__Task description__.
From the records below, pull out every line that contains the word "Schedule" and copy each one unchanged.

▼

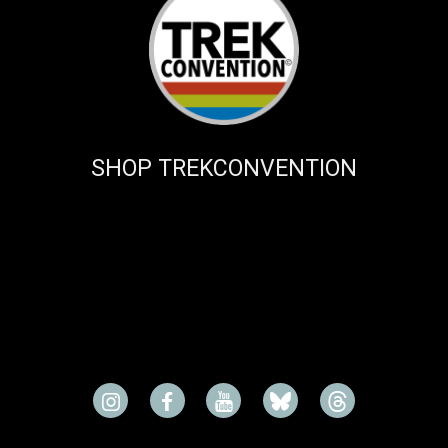
SHOP TREKCONVENTION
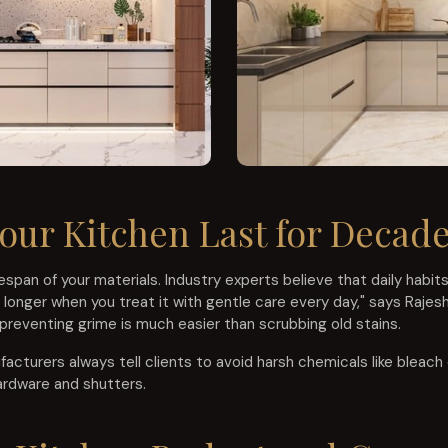
our Kitchen Last for Decad
span of your materials. Industry experts believe that daily habi
s longer when you treat it with gentle care every day," says Rajes
 preventing grime is much easier than scrubbing old stains.
cturers always tell clients to avoid harsh chemicals like bleach 
ardware and shutters.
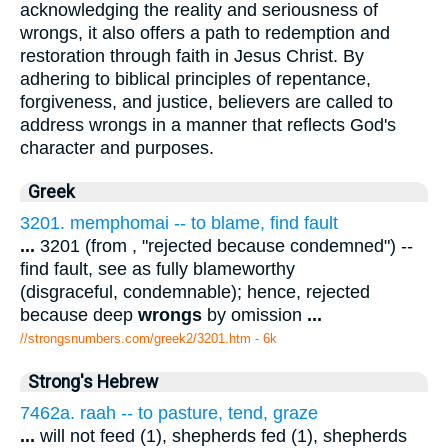
acknowledging the reality and seriousness of
wrongs, it also offers a path to redemption and
restoration through faith in Jesus Christ. By
adhering to biblical principles of repentance,
forgiveness, and justice, believers are called to
address wrongs in a manner that reflects God's
character and purposes.
Greek
3201. memphomai -- to blame, find fault
...
3201 (from , "rejected because condemned") --
find fault, see as fully blameworthy
(disgraceful, condemnable); hence, rejected
because deep
wrongs
by omission
...
//strongsnumbers.com/greek2/3201.htm
- 6k
Strong's Hebrew
7462a. raah -- to pasture, tend, graze
...
will not feed (1), shepherds fed (1), shepherds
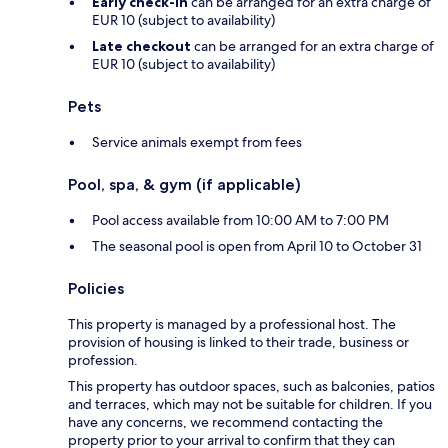
Early check-in
can be arranged for an extra charge of
EUR 10 (subject to availability)
Late checkout
can be arranged for an extra charge of
EUR 10 (subject to availability)
Pets
Service animals exempt from fees
Pool, spa, & gym (if applicable)
Pool access available from 10:00 AM to 7:00 PM
The seasonal pool is open from April 10 to October 31
Policies
This property is managed by a professional host. The
provision of housing is linked to their trade, business or
profession.
This property has outdoor spaces, such as balconies, patios
and terraces, which may not be suitable for children. If you
have any concerns, we recommend contacting the
property prior to your arrival to confirm that they can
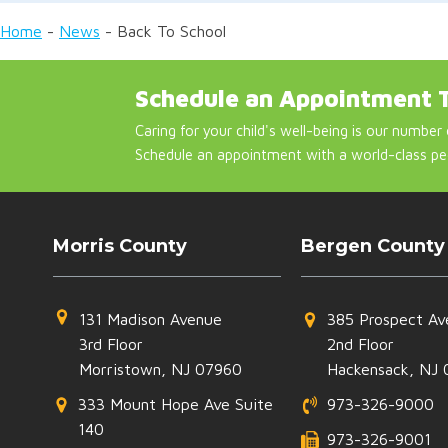
Home
-
News
-
Back To School
Schedule an Appointment 
Caring for your child's well-being is our number 
Schedule an appointment with a world-class pe
Morris County
Bergen County
131 Madison Avenue
385 Prospect Av
3rd Floor
2nd Floor
Morristown, NJ 07960
Hackensack, NJ 
333 Mount Hope Ave Suite
973-326-9000
140
973-326-9001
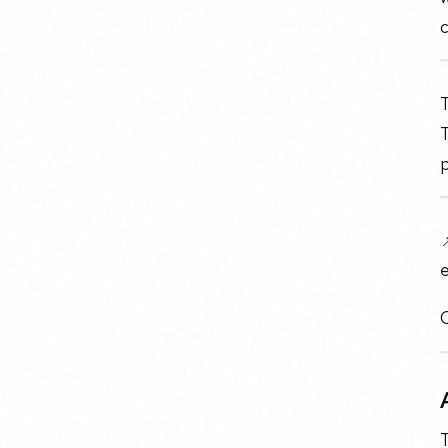
c
T
T
p
e
O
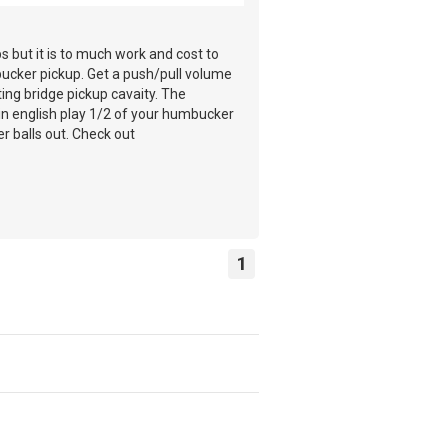
 but it is to much work and cost to
mbucker pickup. Get a push/pull volume
ting bridge pickup cavaity. The
lain english play 1/2 of your humbucker
r balls out. Check out
1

▲

__Solution for this task__.
Schedule an Appointment 
Schedule an appointment with a world-class pe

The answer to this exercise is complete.